(Keypoint coordinate data)
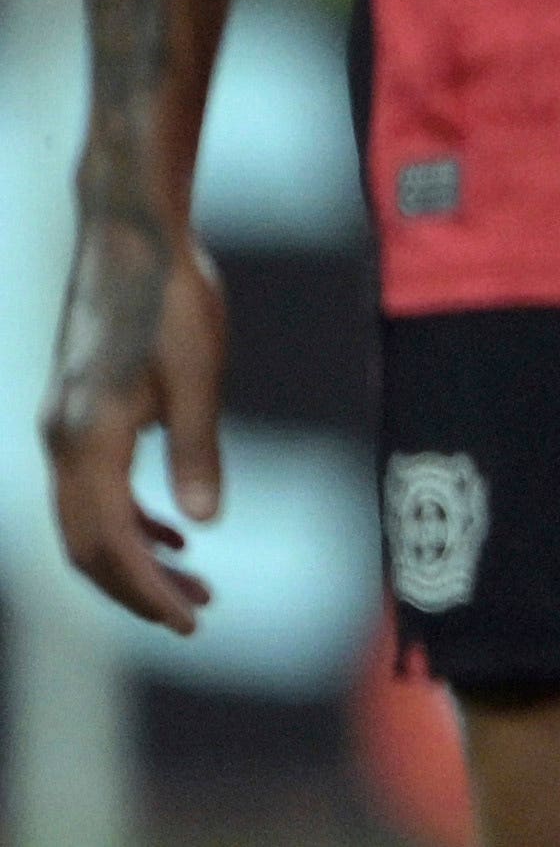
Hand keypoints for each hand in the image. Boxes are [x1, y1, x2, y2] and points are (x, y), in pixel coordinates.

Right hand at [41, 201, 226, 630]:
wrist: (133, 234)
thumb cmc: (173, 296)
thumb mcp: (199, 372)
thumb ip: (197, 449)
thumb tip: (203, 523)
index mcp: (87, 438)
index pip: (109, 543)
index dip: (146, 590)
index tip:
---
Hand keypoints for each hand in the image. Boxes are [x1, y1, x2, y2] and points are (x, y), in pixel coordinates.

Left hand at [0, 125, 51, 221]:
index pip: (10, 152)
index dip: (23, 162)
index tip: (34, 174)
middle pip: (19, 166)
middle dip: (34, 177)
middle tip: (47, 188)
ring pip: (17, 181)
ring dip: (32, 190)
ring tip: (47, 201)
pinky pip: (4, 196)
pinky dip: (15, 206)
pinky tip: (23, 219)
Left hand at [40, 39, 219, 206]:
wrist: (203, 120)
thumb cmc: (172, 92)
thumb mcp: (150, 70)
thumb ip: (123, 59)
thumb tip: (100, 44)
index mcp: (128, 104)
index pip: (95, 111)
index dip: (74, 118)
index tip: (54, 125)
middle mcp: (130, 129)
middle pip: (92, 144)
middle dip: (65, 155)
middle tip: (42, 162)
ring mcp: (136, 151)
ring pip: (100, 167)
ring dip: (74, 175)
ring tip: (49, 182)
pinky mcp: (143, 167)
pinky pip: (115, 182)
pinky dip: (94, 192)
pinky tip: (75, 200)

## PROBLEM REQUIREMENTS:
Write out exactly the lines that fall from the line with "pinky tip: (23, 219)" to the line with "pinky tip: (75, 200)" in the records above, keeping both ends.

## EXPECTED ANSWER:
pinky tip: (23, 219)
Left hand at [40, 39, 219, 206]:
wrist: (203, 120)
thumb cmc: (172, 92)
thumb mcp: (150, 70)
thumb ip: (123, 59)
thumb tip: (100, 44)
index mcp: (128, 104)
index pip: (95, 111)
index dip: (74, 118)
index tip: (54, 125)
middle mcp: (130, 129)
middle pip: (92, 144)
middle dip: (65, 155)
middle tip: (42, 162)
ring mcp: (136, 151)
ring pip: (100, 167)
ring dip: (74, 175)
ring tip: (49, 182)
pinky mcp: (143, 167)
pinky pip: (115, 182)
pinky dip: (94, 192)
pinky tip: (75, 200)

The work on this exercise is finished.